Ideal for DevOps newcomers.

🔗 Spotify: todo:cast – Episode 7: Kubernetes

ARTE Documentary: Is a Digital Blackout Threatening?

This documentary is a must-watch: Data centers, undersea cables, energy shortages, geopolitical dependencies – all the things our digital life is built on. It shows how thin the threads are that our infrastructure hangs on. And how unprepared Europe is if one of these threads breaks.

🔗 Watch the Arte Documentary

Events

EU Summit – Digital Sovereignty

November 18, 2025, Berlin (Livestream available) A must-attend for anyone who wants to not only consume technology policy but shape it. Topics: Cloud, AI, European infrastructure, startups.

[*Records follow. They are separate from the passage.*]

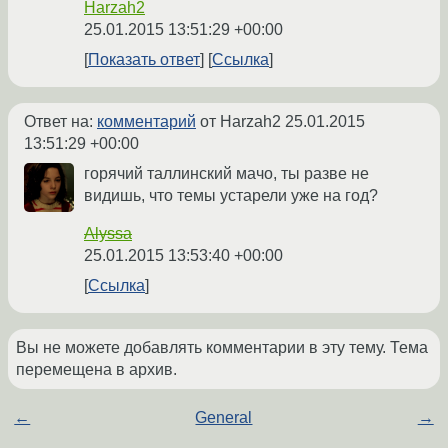
Harzah2
25.01.2015 13:51:29 +00:00
Показать ответ
Ссылка
Ответ на:
комментарий
от Harzah2
25.01.2015
13:51:29 +00:00
горячий таллинский мачо, ты разве не
видишь, что темы устарели уже на год?
Alyssa
25.01.2015 13:53:40 +00:00
Ссылка
Вы не можете добавлять комментарии в эту тему. Тема
перемещена в архив.
←
General
→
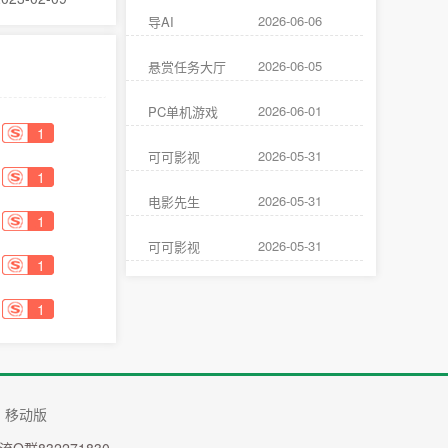
2026-06-06
导AI
2026-06-05
悬赏任务大厅
2026-06-01
PC单机游戏
1
2026-05-31
可可影视
1
2026-05-31
电影先生
1
2026-05-31
可可影视
1
1
移动版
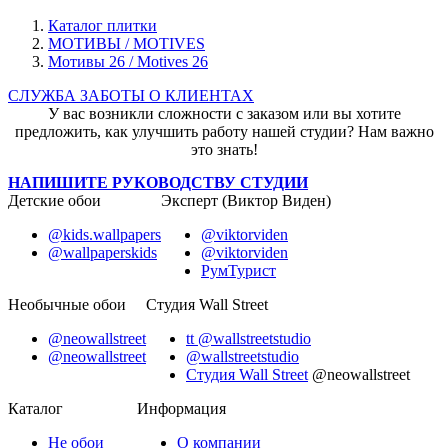
Каталог плитки
МОТИВЫ / MOTIVES
Мотивы 26 / Motives 26
СЛУЖБА ЗАБОТЫ О КЛИЕНТАХ
У вас возникли сложности с заказом или вы хотите
предложить, как улучшить работу нашей студии? Нам важно
это знать!
НАПИШИТЕ РУКОВОДСТВУ СТУДИИ
Детские обои
Эксперт (Виктор Виден)
@kids.wallpapers
@viktorviden
@wallpaperskids
@viktorviden
РумТурист
Необычные обои
Студия Wall Street
@neowallstreet
tt @wallstreetstudio
@neowallstreet
@wallstreetstudio
Студия Wall Street
@neowallstreet
Каталог
Информация
Не
обои
О компании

🔗 bmds.bund.de – Summit on European Digital Sovereignty

Review: Cyber Security Innovation Day 2025

Cyber Security Innovation Day 2025

The Saarland University impressively demonstrated that German research and startups are already operating at a world-class level in AI security. Particularly strong: SQUR, which develops automated security tests with AI support. A format that shows how practical research policy can work in Germany – if allowed.

In-Post of the Week

Sascha Pallenberg 潘賞世 comments on LinkedIn about political developments in the USA – emotional but spot-on: Hope against authoritarian tendencies. Why does this fit here? Because political stability in the USA directly decides over GPU export, cloud governance, and global supply chains. Technology is political even if it likes to present itself as neutral.

🔗 Sascha Pallenberg on LinkedIn

Meme of the Week

Thanks for the submission Jonathan Bouillon

Conclusion

Europe continues to grapple with its digital identity. Between real progress (Munich ruling, OpenDesk) and symbolic politics (Bavaria, Delos Cloud), the continent swings back and forth.